## DATA SHOWN
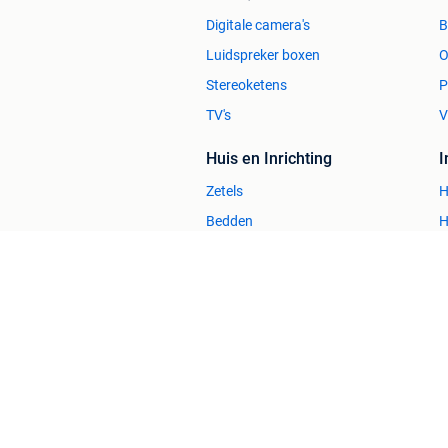
Digitale camera's
Luidspreker boxen
O
Stereoketens
P
TV's
V
Huis en Inrichting
Zetels
H
Bedden
H
Stoelen
H
Tafels
B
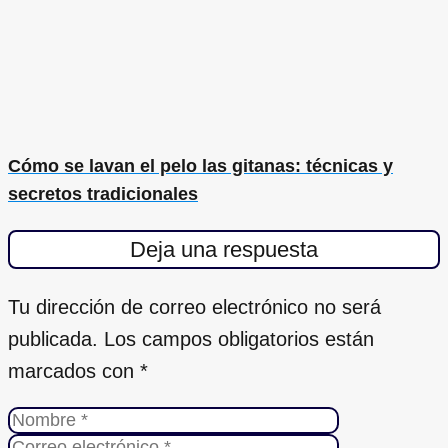
Cómo se lavan el pelo las gitanas: técnicas y
secretos tradicionales
Deja una respuesta
Tu dirección de correo electrónico no será
publicada.
Los campos obligatorios están
marcados con
*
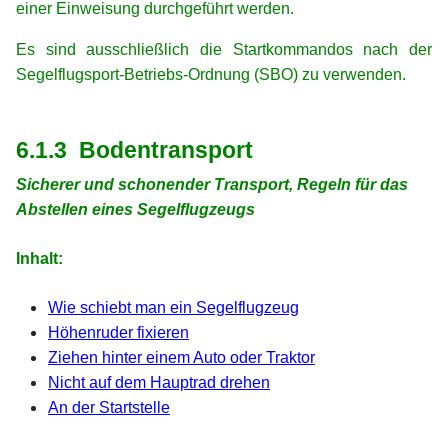
einer Einweisung durchgeführt werden.
Es sind ausschließlich die Startkommandos nach der
Segelflugsport-Betriebs-Ordnung (SBO) zu verwenden.
xx
xx
6.1.3 Bodentransport
Sicherer und schonender Transport, Regeln für das
Abstellen eines Segelflugzeugs
xx
Inhalt:
xx
Wie schiebt man ein Segelflugzeug
Höhenruder fixieren
Ziehen hinter einem Auto oder Traktor
Nicht auf dem Hauptrad drehen
An der Startstelle
xx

## TASK TO COMPLETE
Write out the text of every listing above line for line, without any changes, and leave the pictures out.

## SOLUTION TO THE EXERCISE
Digitale camera's
Luidspreker boxen
O
Stereoketens
P
TV's
V
Huis en Inrichting
Zetels
H
Bedden
H
Stoelen
H
Tafels
B
Cómo se lavan el pelo las gitanas: técnicas y
secretos tradicionales
Deja una respuesta
Tu dirección de correo electrónico no será
publicada.
Los campos obligatorios están
marcados con
*
einer Einweisung durchgeführt werden.
Es sind ausschließlich die Startkommandos nach der
Segelflugsport-Betriebs-Ordnung (SBO) zu verwenden.
xx
xx
6.1.3 Bodentransport
Sicherer und schonender Transport, Regeln für das
Abstellen eines Segelflugzeugs
xx
Inhalt:
xx
Wie schiebt man ein Segelflugzeug
Höhenruder fixieren
Ziehen hinter einem Auto oder Traktor
Nicht auf dem Hauptrad drehen
An der Startstelle
xx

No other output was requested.